Your output should be the records below, word for word and picture-free.

■ ■ ■ ■ ■ ■ ■

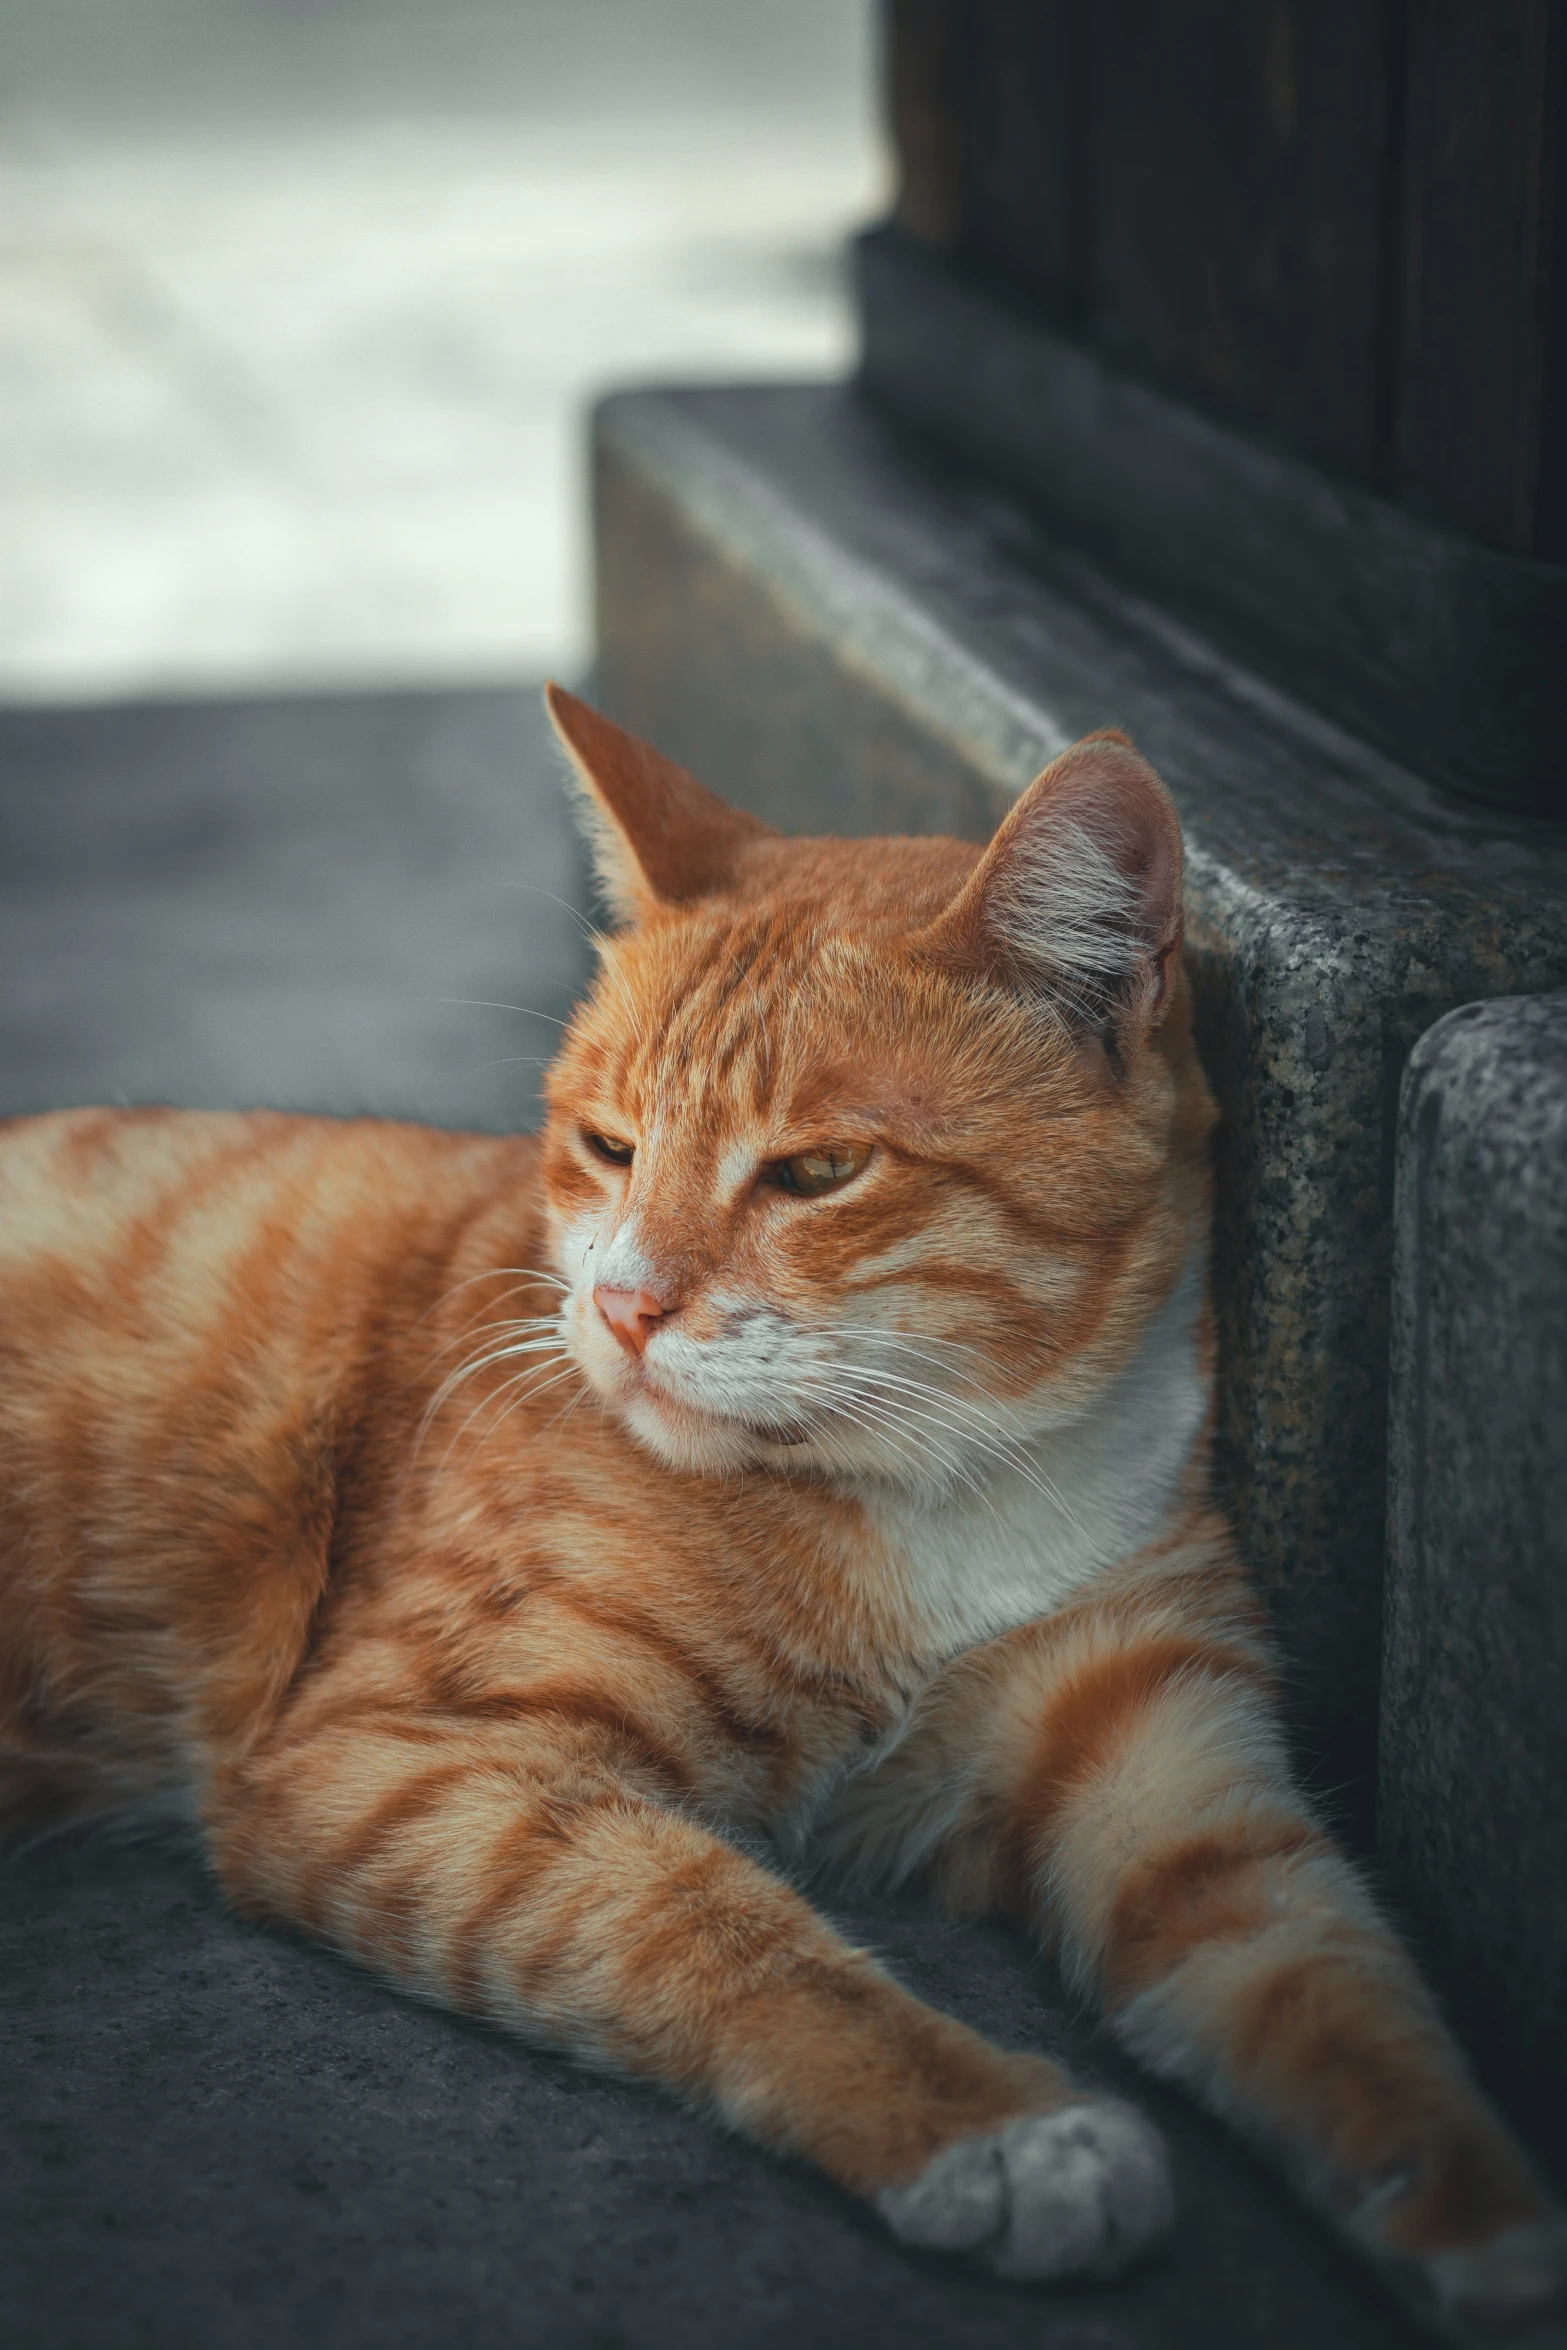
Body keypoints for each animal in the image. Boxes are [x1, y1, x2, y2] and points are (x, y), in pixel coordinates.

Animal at [0, 686, 1559, 2340]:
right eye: (608, 1145)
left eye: (816, 1170)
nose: (620, 1307)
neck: (938, 1494)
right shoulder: (408, 1758)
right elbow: (723, 1932)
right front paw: (992, 2124)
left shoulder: (1168, 1775)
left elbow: (1330, 1985)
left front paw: (1483, 2216)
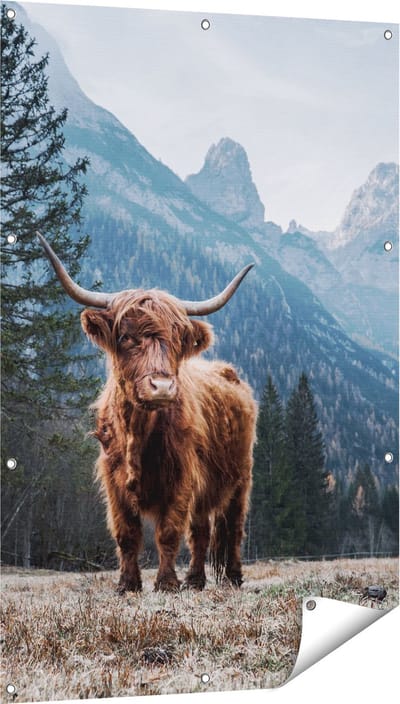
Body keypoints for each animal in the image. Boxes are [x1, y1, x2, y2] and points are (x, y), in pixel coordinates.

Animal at [37, 232, 257, 593]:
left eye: (178, 340)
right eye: (127, 337)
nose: (162, 387)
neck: (137, 432)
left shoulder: (181, 477)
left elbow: (168, 533)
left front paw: (166, 583)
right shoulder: (113, 481)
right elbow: (127, 534)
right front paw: (128, 584)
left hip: (241, 478)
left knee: (233, 528)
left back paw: (233, 577)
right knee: (201, 531)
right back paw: (195, 580)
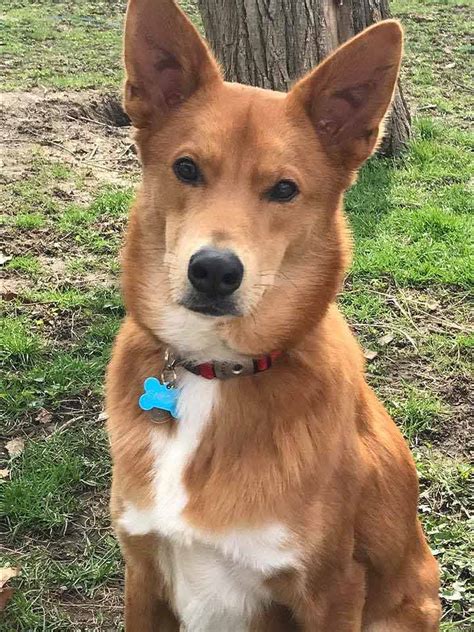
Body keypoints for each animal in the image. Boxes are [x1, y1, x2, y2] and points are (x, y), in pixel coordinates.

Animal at [106, 2, 440, 628]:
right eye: (186, 169)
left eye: (284, 189)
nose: (214, 271)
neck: (216, 372)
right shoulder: (142, 571)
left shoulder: (332, 588)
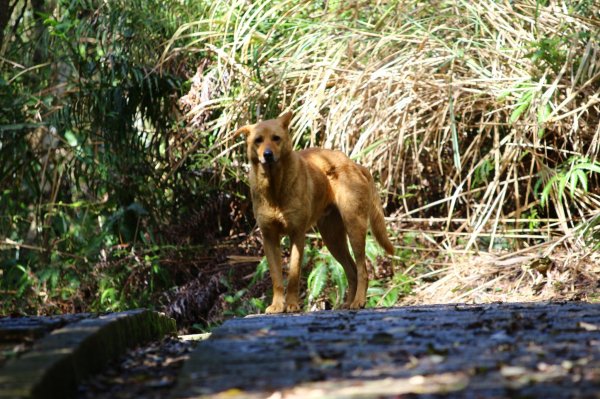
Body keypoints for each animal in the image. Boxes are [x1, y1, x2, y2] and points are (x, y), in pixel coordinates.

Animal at [234, 111, 394, 314]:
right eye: (258, 140)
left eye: (276, 138)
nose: (267, 155)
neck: (275, 189)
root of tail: (355, 164)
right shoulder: (269, 237)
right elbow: (277, 278)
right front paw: (277, 305)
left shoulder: (297, 234)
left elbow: (294, 274)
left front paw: (292, 304)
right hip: (333, 238)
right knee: (351, 271)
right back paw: (347, 304)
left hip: (354, 227)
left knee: (362, 269)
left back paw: (359, 301)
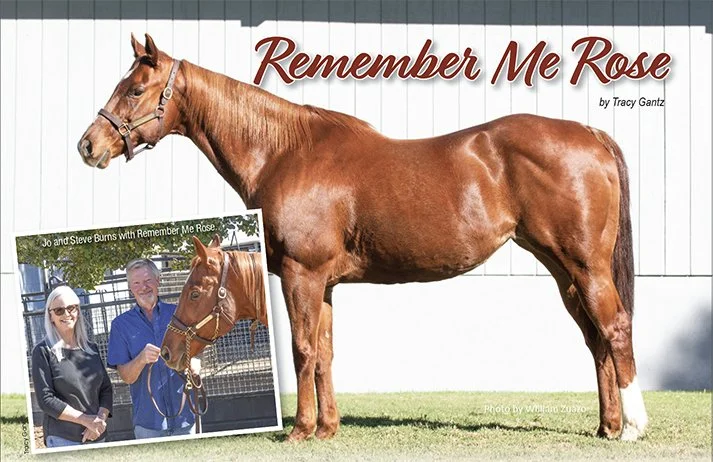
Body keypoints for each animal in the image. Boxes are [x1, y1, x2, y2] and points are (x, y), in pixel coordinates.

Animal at [78, 34, 648, 442]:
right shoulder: (324, 284)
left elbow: (303, 349)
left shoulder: (301, 277)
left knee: (615, 328)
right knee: (594, 338)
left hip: (586, 266)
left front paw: (301, 431)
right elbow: (325, 352)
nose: (88, 145)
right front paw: (328, 428)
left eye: (134, 90)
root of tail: (591, 134)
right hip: (564, 270)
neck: (285, 153)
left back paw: (632, 428)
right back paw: (606, 426)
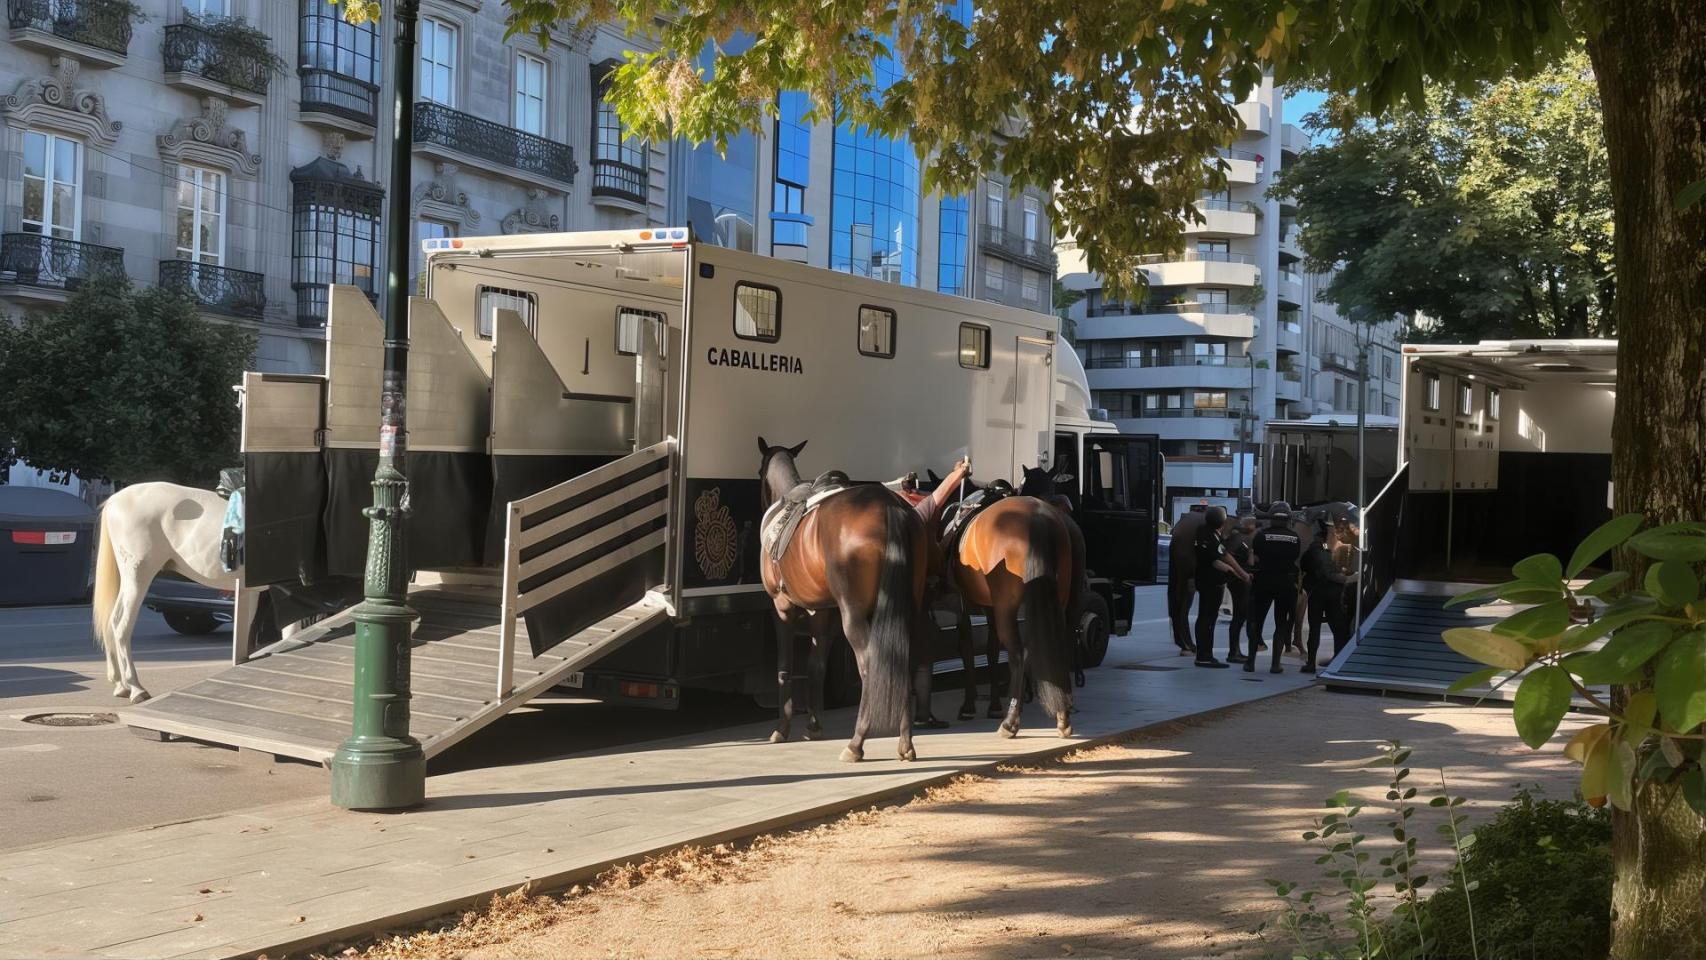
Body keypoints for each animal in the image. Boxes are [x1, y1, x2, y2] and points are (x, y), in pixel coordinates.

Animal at [93, 481, 270, 702]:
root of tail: (114, 500)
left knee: (111, 622)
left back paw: (120, 685)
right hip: (137, 577)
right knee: (120, 625)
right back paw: (136, 688)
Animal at [757, 438, 931, 763]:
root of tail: (890, 506)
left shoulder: (781, 607)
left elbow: (785, 668)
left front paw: (781, 729)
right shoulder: (822, 612)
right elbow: (815, 667)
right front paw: (813, 726)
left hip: (854, 616)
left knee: (870, 667)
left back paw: (856, 743)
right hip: (908, 612)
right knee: (902, 665)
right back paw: (905, 742)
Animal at [947, 493, 1082, 739]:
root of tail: (1038, 516)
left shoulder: (966, 604)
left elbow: (968, 649)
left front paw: (969, 706)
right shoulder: (989, 607)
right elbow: (990, 649)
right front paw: (993, 704)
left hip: (1007, 607)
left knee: (1019, 654)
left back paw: (1010, 722)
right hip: (1061, 602)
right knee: (1059, 648)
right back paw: (1062, 718)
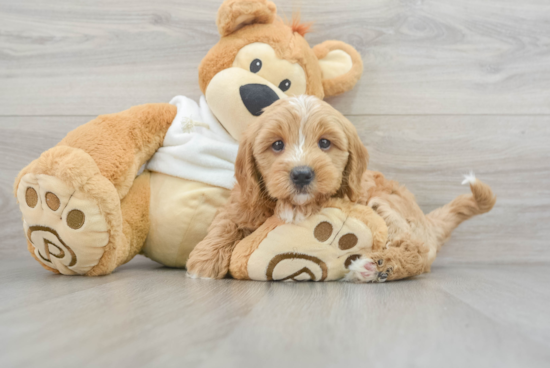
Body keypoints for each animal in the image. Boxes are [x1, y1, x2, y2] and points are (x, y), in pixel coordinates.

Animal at [188, 95, 498, 282]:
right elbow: (226, 222)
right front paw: (204, 260)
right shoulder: (245, 199)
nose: (302, 174)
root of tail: (427, 222)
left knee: (416, 249)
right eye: (277, 145)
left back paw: (377, 266)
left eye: (325, 143)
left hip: (385, 205)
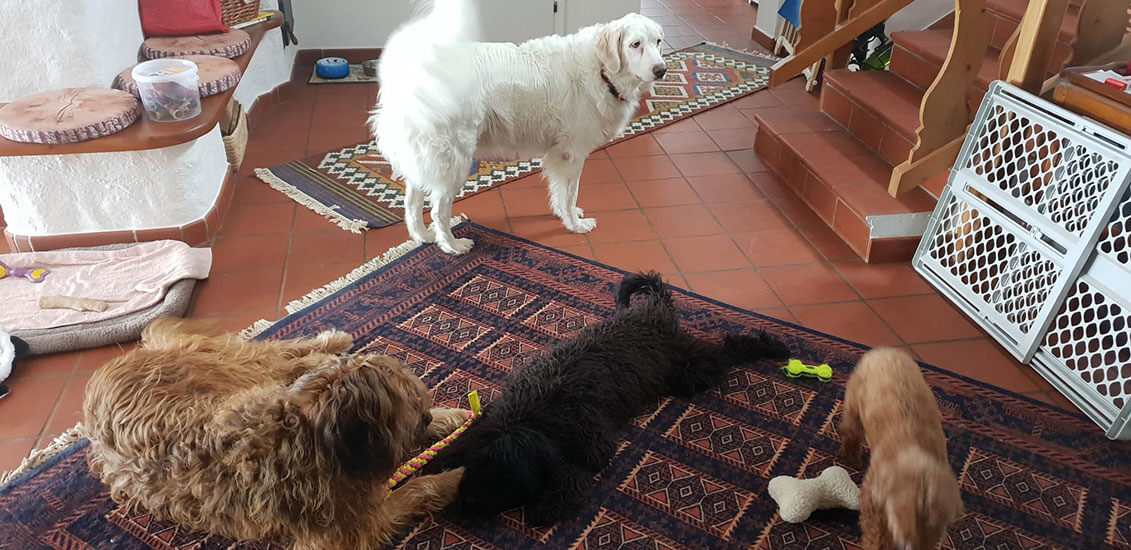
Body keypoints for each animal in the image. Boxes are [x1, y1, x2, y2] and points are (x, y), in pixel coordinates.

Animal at [83, 319, 470, 549]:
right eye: (409, 399)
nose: (425, 416)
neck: (313, 433)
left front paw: (449, 419)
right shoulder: (349, 531)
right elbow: (413, 492)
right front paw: (452, 478)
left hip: (241, 374)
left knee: (284, 355)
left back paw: (332, 340)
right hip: (238, 372)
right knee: (282, 357)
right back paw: (330, 342)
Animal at [372, 0, 666, 254]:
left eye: (658, 41)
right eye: (635, 44)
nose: (661, 70)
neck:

■ ■ ■ ■ ■ ■ ■

» **Written reply**:
Body keypoints for each animal in the image. Boxes are [x1, y1, x2, y2] and points are (x, y), in pixel coordinates.

Animal at [0, 686, 1559, 2340]:
right eye: (608, 1145)
left eye: (816, 1170)
nose: (620, 1307)
neck: (938, 1494)
right shoulder: (408, 1758)
right elbow: (723, 1932)
right front paw: (992, 2124)
left shoulder: (1168, 1775)
left elbow: (1330, 1985)
left front paw: (1483, 2216)
Body keypoints for each animal in the image. Boxes are [x1, y1, x2, y2] and points are (x, y), in pixel coordinates.

Animal at [37, 232, 257, 593]:
left eye: (178, 340)
right eye: (127, 337)
nose: (162, 387)
neck: (137, 432)
left shoulder: (181, 477)
left elbow: (168, 533)
left front paw: (166, 583)
right shoulder: (113, 481)
right elbow: (127, 534)
right front paw: (128, 584)
left hip: (241, 478)
left knee: (233, 528)
left back paw: (233, 577)
right knee: (201, 531)
right back paw: (195, 580)
Body keypoints for each animal in the image. Boxes are [x1, y1, x2, y2] and points are (x, y), in pixel coordinates.

Animal at [106, 2, 440, 628]:
right eye: (186, 169)
left eye: (284, 189)
nose: (214, 271)
neck: (216, 372)
right shoulder: (142, 571)
left shoulder: (332, 588)
Body keypoints for each animal in the image. Boxes are [x1, y1, x2, y2] and points are (x, y), in pixel coordinates.

Animal at [234, 111, 394, 314]:
right eye: (258, 140)
left eye: (276, 138)
nose: (267, 155)
neck: (275, 189)
root of tail: (355, 164)
right shoulder: (269, 237)
right elbow: (277, 278)
right front paw: (277, 305)
left shoulder: (297, 234)
left elbow: (294, 274)
left front paw: (292, 304)
right hip: (333, 238)
right knee: (351, 271)
right back paw: (347, 304)
left hip: (354, 227)
left knee: (362, 269)
left back paw: (359, 301)
Body keypoints for each animal in the image. Boxes are [x1, y1, x2, y2] and points are (x, y), in pixel coordinates.

Animal at [78, 34, 648, 442]:
right shoulder: (324, 284)
left elbow: (303, 349)
left shoulder: (301, 277)
left knee: (615, 328)
right knee: (594, 338)
left hip: (586, 266)
left front paw: (301, 431)
right elbow: (325, 352)
nose: (88, 145)
right front paw: (328, 428)
left eye: (134, 90)
root of tail: (591, 134)
right hip: (564, 270)
neck: (285, 153)
left back paw: (632, 428)
right back paw: (606, 426)
Body keypoints for each animal in the image. Boxes are [x1, y1, x2, y2] and points are (x, y), in pixel coordinates.

Animal at [93, 481, 270, 702]:
root of tail: (114, 500)
left knee: (111, 622)
left back paw: (120, 685)
right hip: (137, 577)
right knee: (120, 625)
right back paw: (136, 688)
Animal at [757, 438, 931, 763]:
root of tail: (890, 506)
left shoulder: (781, 607)
left elbow: (785, 668)
left front paw: (781, 729)
right shoulder: (822, 612)
right elbow: (815, 667)
right front paw: (813, 726)
left hip: (854, 616)
left knee: (870, 667)
left back paw: (856, 743)
right hip: (908, 612)
right knee: (902, 665)
right back paw: (905, 742)
Animal at [947, 493, 1082, 739]:
root of tail: (1038, 516)
left shoulder: (966, 604)
left elbow: (968, 649)
left front paw: (969, 706)
right shoulder: (989, 607)
right elbow: (990, 649)
right front paw: (993, 704)
left hip: (1007, 607)
left knee: (1019, 654)
left back paw: (1010, 722)
right hip: (1061, 602)
right knee: (1059, 648)
right back paw: (1062, 718)
Body keypoints for each animal in the image. Boxes are [x1, y1, x2, y2] and points are (x, y), in pixel coordinates.

Animal at [188, 95, 498, 282]:
right elbow: (226, 222)
right front paw: (204, 260)
right shoulder: (245, 199)
nose: (302, 174)
root of tail: (427, 222)
left knee: (416, 249)
right eye: (277, 145)
left back paw: (377, 266)
left eye: (325, 143)
left hip: (385, 205)
Body keypoints for each animal in the image. Boxes are [x1, y1, x2, y2] and points are (x, y), in pixel coordinates.

Animal at [83, 319, 470, 549]:
right eye: (409, 399)
nose: (425, 416)
neck: (313, 433)
left front paw: (449, 419)
right shoulder: (349, 531)
right elbow: (413, 492)
right front paw: (452, 478)
left hip: (241, 374)
left knee: (284, 355)
left back paw: (332, 340)
right hip: (238, 372)
right knee: (282, 357)
right back paw: (330, 342)
Animal at [372, 0, 666, 254]:
left eye: (658, 41)
right eye: (635, 44)
nose: (661, 70)
neck:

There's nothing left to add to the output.